— Будь я антрепренером, — трунил над нею умный, безобразный, пятнастый, холодный Риммер, — то в артистки вас, Настасья Николаевна, не взял бы ни за какие коврижки, потому что певицею вас жаловал пиковый король…
— И совсем не пиковый король, а Андрей Викторович!
— Ну так он тогда должно быть пикового короля репетировал: распорядился вами в состоянии запальчивости и без всякого разумения… А вот жениться на вас практическому человеку, да свою антрепризу взять, да вас в кассу посадить — это одно наслаждение!
Настя отвечала медлительно:
— А вы женитесь. Что же? Я ничего, я за вас очень пошла бы. Вы человек степенный и при своем приличном капитале. Вы очень можете составить счастье девушки, и совсем напрасно зубы скалить: ничего тут смешного нет, — Божие благословение.
— Очень вами благодарен. А что немец-то я — это вам ничего?
— Я немцев очень уважаю, особенно которые русские.
— За что такая привилегия?
Кругликова улыбалась, краснела и говорила:
— За ихнюю аккуратность. И галстуки у вас всегда новые.
— Женился бы, Настасья Николаевна! — трагически вздыхал Риммер. — С восторгом женился бы, невеста вы моя распроневестная, да… признаться вам откровенно, и без того уже два раза женат, так в третий-то и страшновато: пожалуй, те две мои прежние мерзавки обидятся — в Сибирь меня упекут…
В последние годы Настасья Николаевна слушала разговоры о замужестве все с большим и большим удовольствием.
— Что же? — признавалась она интимному другу своему, Маше Юлович. — Я звезд с неба не хватаю, но пониманием Господь Бог меня не обидел. Очень хорошо знаю, что не на век меня Андрей Викторович брал, и скоро всему этому нашему с ним делу конец. Надо удивляться, что еще так долго протянули. Детей, слава Богу, не было, — капиталом он, я надеюсь, не обидит меня, наградит, сколько сможет, — разойдемся по-тиху, по-благородну, он направо, я налево, чтобы со всею приятностью — канители разрывной не затевать и скандалами друг друга не беспокоить…
— Да неужто не жаль?
— А что жалеть? Я свою порцию в жизни получила. Пора и честь знать.

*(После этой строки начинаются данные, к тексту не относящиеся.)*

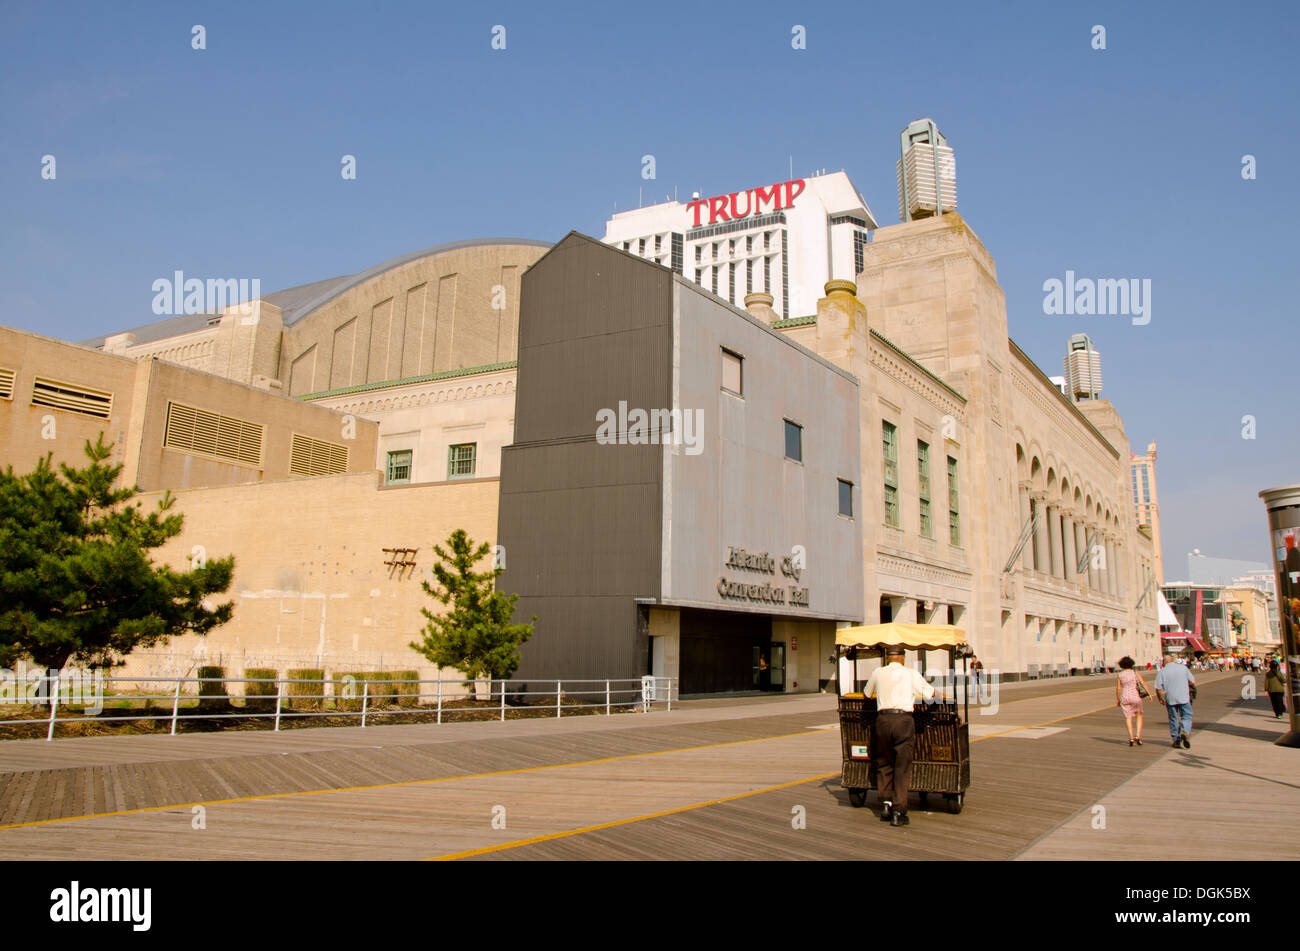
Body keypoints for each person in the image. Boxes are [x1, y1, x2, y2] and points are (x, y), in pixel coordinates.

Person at [863, 648, 936, 827]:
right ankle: (899, 810)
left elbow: (866, 694)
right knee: (901, 766)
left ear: (888, 658)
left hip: (883, 720)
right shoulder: (911, 673)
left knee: (883, 763)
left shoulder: (878, 672)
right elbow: (931, 694)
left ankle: (886, 804)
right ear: (902, 658)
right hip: (903, 720)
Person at [1154, 653, 1196, 748]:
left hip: (1170, 698)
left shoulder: (1162, 672)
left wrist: (1160, 698)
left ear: (1164, 662)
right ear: (1172, 660)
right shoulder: (1183, 668)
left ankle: (1176, 739)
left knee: (1173, 718)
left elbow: (1158, 688)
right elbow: (1193, 681)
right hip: (1184, 697)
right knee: (1187, 716)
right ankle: (1185, 731)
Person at [1115, 656, 1150, 745]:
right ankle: (1138, 736)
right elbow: (1142, 683)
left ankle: (1131, 738)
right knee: (1139, 715)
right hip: (1135, 696)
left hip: (1125, 696)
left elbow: (1118, 688)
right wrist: (1149, 694)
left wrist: (1118, 699)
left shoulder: (1120, 675)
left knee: (1128, 717)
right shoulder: (1135, 672)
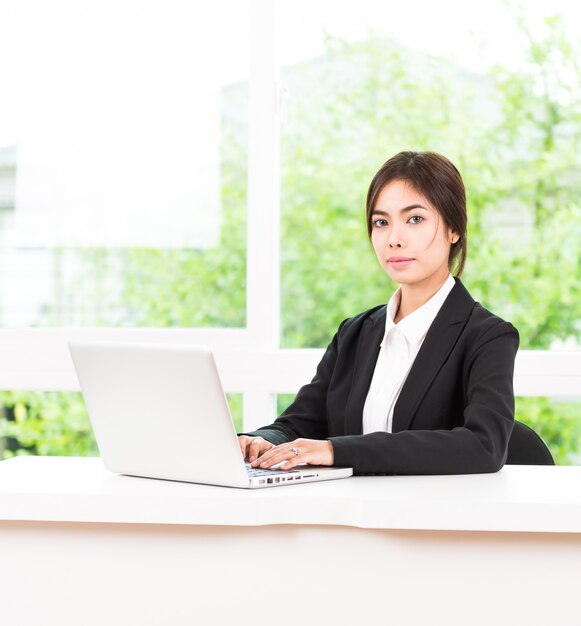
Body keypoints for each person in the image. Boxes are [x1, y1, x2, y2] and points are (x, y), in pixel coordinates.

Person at [238, 150, 519, 475]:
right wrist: (259, 440)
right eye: (381, 222)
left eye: (415, 219)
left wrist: (335, 450)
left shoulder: (486, 336)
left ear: (454, 229)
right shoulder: (355, 333)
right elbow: (299, 423)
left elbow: (484, 446)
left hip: (436, 518)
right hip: (353, 516)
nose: (394, 239)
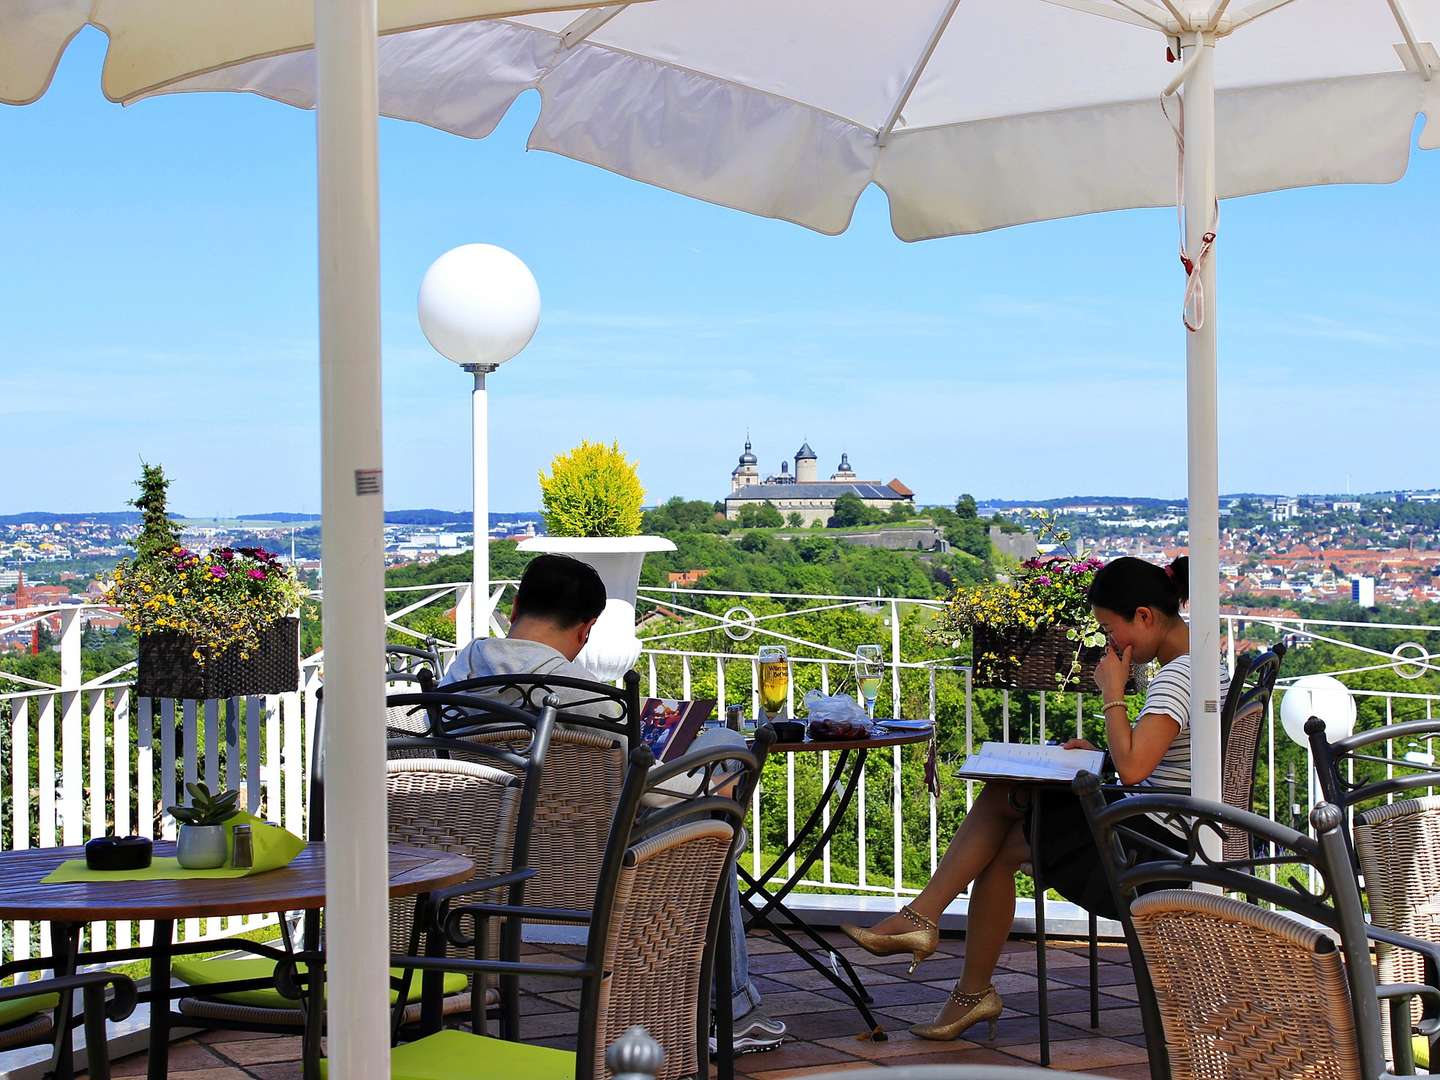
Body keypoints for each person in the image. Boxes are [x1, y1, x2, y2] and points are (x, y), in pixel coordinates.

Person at [839, 555, 1226, 1042]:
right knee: (1002, 843)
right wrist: (1103, 752)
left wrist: (1113, 693)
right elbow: (1162, 761)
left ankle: (928, 928)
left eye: (1111, 629)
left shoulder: (1178, 677)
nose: (1111, 645)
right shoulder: (1206, 662)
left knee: (1006, 793)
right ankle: (954, 971)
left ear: (1144, 616)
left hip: (1153, 849)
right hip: (1174, 830)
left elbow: (1134, 769)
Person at [439, 554, 787, 1053]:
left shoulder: (454, 685)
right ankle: (724, 1011)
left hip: (486, 871)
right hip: (592, 876)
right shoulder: (590, 704)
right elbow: (654, 791)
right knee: (713, 820)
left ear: (515, 606)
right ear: (587, 630)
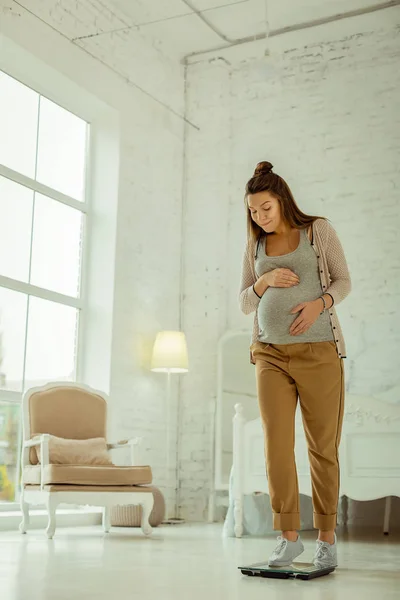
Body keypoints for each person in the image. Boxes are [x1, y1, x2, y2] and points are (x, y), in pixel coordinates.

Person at [239, 161, 351, 569]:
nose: (260, 217)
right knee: (275, 446)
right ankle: (288, 538)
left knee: (322, 447)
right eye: (253, 211)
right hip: (269, 353)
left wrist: (319, 303)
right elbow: (245, 301)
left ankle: (326, 538)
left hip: (319, 351)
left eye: (266, 208)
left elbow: (343, 281)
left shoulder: (317, 231)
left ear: (282, 200)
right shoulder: (254, 247)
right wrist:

— Ох, притворяешься, Настасья! Ролю напускаешь! Это хорошо, это я в тебе хвалю, что носа не вешаешь. Только верится плохо. Небось злостью и ревностью душа изболела, — молчишь, а сама внутри вся кипишь-клокочешь, разорвать дружка в клочья хочешь?
— Вот уж этого, Машенька, я в жизнь не понимала, — с искренностью говорила Кругликова, — в жизнь свою подобие такой неприятности на себя не брала, чтобы ревновать… Помилуй! Да ежели бы такая глупость, чтобы ревность — какова бы тогда была моя жизнь? — ты сама посуди! Нам с Андрей Викторовичем, как сойтись, еще и двух месяцев не исполнилось, а он уже — успел пострел: шашни свои распространил, как петух кохинхинский… И в публике-то, и за кулиса-ми-то… Дульциней этих всяких — конца-краю нет… Что ты? Как его ревновать возможно?! Много ли есть из вашей сестры, которые с ним якшаются, таких, чтобы у него никогда в любовницах не были? Это никакого сердца не хватит — подобного воробья ревновать. Сохрани Бог! Я в его амуры и шуры-муры никогда не мешалась: чрезвычайно как себя берегла… Что он ни твори, с кем ни свяжись — ни-ни-ни! не мое дело! Как слепая хожу.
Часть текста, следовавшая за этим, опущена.